Excerpt:
===============

- DVD cover
- No. of episodes: 13

Release
- Original network: Adult Swim
- Original release: November 11, 2003 – April 4, 2004

Season chronology
- ← Previous Season 3

= Home Movies season 4 =

The fourth and final season of the American animated sitcom Home Movies first aired in the United States on the Adult Swim programming block for the television network Cartoon Network from November 11, 2003 to April 4, 2004. Co-creators Brendon Small and Loren Bouchard, along with Tom Snyder, served as executive producers for the season.

The series followed the adventures of 8-year-old aspiring filmmaker, Brendon Small, who writes, directs, and stars in homemade film productions that he creates with his friends Melissa Robbins and Jason Penopolis. Brendon and Melissa's soccer coach, John McGuirk, is a selfish, short-tempered alcoholic who constantly gives the two bad advice. Brendon's divorced single mother, Paula must deal with juggling her children, her job as a creative writing teacher, and her romantic life.

== Episodes ==

| No. overall | No. in season | Title | Directed by | Written by | Original release date | Prod. code |
| 40 | 1 | "Everyone's Entitled to My Opinion" | Loren Bouchard | Loren Bouchard, Brendon Small & Bill Braudis | November 11, 2003 | 401 |
Brendon starts writing online movie reviews for money, and his next assignment is to watch the film All that Violence, but because of its adult rating Paula forbids it. Mr. Lynch is made interim principal, which McGuirk takes full advantage of.

===============

Exercise 1:
For each of these statements about the Home Movies season 4 article, answer yes or no and quote the words from the article that decide it: (a) The season first aired on the Adult Swim programming block for Cartoon Network. (b) Paula works as a history teacher. (c) Mr. Lynch is made permanent principal.
Exercise 2:
Translate this sentence from the Home Movies season 4 article into Spanish: "Brendon's divorced single mother, Paula must deal with juggling her children, her job as a creative writing teacher, and her romantic life."
Exercise 3:
Go on with the Home Movies season 4 article, starting after its last sentence.
The rows that come next have no connection to the Home Movies season 4 article.

Provided records:
===============

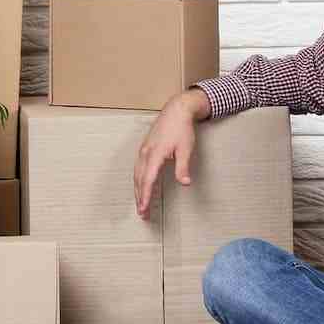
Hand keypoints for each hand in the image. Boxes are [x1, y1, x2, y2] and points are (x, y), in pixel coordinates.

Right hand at [132, 89, 205, 218]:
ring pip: (137, 174)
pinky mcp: (145, 148)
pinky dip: (138, 180)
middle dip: (139, 197)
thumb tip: (184, 183)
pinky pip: (138, 167)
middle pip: (139, 179)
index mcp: (155, 154)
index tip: (144, 209)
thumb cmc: (182, 128)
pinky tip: (141, 186)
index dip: (145, 196)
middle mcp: (146, 153)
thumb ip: (183, 167)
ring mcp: (144, 150)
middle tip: (143, 214)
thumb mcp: (186, 148)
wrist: (177, 110)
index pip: (148, 180)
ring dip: (138, 190)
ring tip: (141, 204)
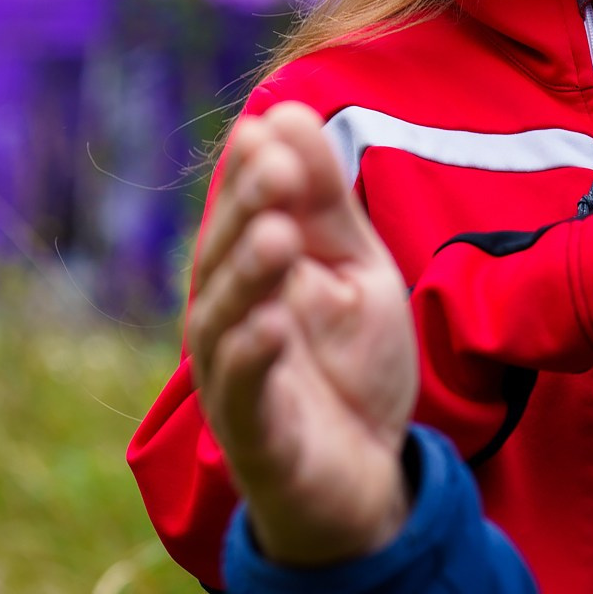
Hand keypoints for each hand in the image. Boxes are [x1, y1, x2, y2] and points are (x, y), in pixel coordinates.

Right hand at [188, 103, 418, 564]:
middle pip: (223, 258)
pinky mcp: (254, 435)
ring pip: (223, 320)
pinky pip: (242, 392)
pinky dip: (252, 357)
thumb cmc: (350, 370)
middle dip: (247, 211)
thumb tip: (287, 112)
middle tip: (276, 168)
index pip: (241, 211)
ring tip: (276, 235)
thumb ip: (326, 204)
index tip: (272, 128)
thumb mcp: (355, 272)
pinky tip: (272, 325)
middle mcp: (226, 320)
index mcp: (249, 274)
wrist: (369, 481)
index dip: (252, 172)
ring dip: (247, 275)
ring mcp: (233, 379)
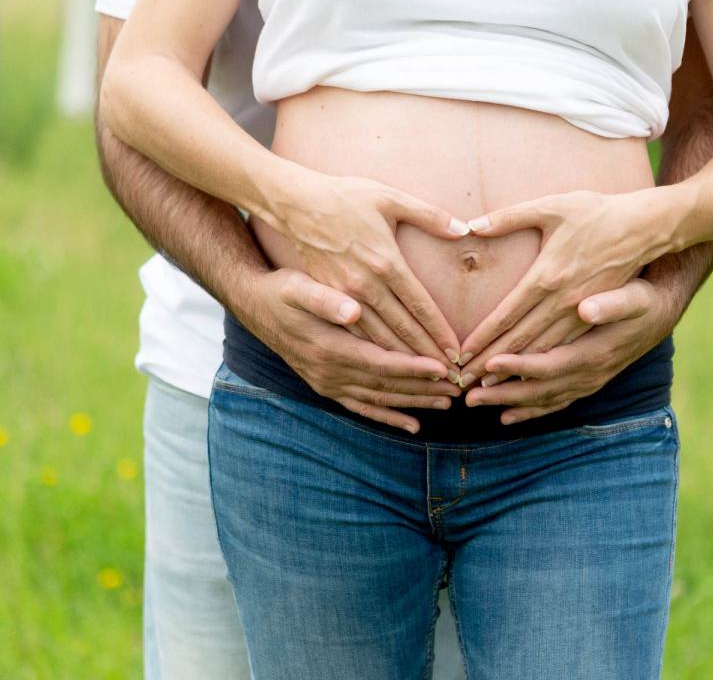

===============

Result 1:
(a) Yes: "first aired in the United States on the Adult Swim programming block for the television network Cartoon Network"
(b) No: "her job as a creative writing teacher"
(c) No: "Mr. Lynch is made interim principal"

Result 2:
La madre soltera y divorciada de Brendon, Paula, debe lidiar con compaginar a sus hijos, su trabajo como profesora de escritura creativa y su vida amorosa.

Result 3:
| 41 | 2 | "Camp" | Loren Bouchard | H. Jon Benjamin, Brendon Small & Bill Braudis | January 11, 2004 | 409 |
The gang go to a performing arts camp, where they are led by Dwayne and two other counselors (voiced by John Flansburgh and John Linnell of They Might Be Giants). All three kids are berated by the camp counselors in their respective fields, and Melissa finds it difficult to overcome her fear of swimming. Meanwhile, McGuirk is taken on a camping trip, but he becomes afraid of his companions who appear to be from some sort of cult. He sneaks into the camp and the kids hide him in their cabin, until the "cult" comes looking for him. At the last day of camp, the kids put on a play expressing their extreme hate of their experience and their mentors, and Melissa finally overcomes her fear of swimming when saving McGuirk from drowning, while McGuirk comes to realize the "cult" had good intentions.
| 42 | 3 | "Bye Bye Greasy" | Loren Bouchard | Loren Bouchard, H. Jon Benjamin, Brendon Small & Bill Braudis | January 18, 2004 | 410 |
Brendon directs the school musical which is set in the 1950s called "Bye Bye Greasy". Shannon forcibly casts himself as the lead, and is actually well fit for the role. Melissa is upset by Brendon's casting her as a non-singing role, and is doubly upset when Paula, who has been painting the set to be at Christmas, accidentally buys a kiwifruit pie that she must eat from in her scene, despite Melissa's hyper attentiveness to her recently discovered kiwifruit allergy. Shannon is suspended from school for his usual activities the night of the performance, forcing Brendon to understudy, while his play falls apart. Melissa accidentally eats part of the pie during the performance, causing her to run off stage in fear that she will die, but Paula reveals she went out and got another pie. Shannon returns to the school, after having discovered that Fenton, hired by Brendon to take care of lighting, sent in a false report on him to get him suspended after Shannon insulted Fenton's stage hand ability and performs the climactic number, followed by Coach McGuirk driving his car on stage in the final act to sing, despite the fact he cannot leave his car and his lines are unheard over his engine.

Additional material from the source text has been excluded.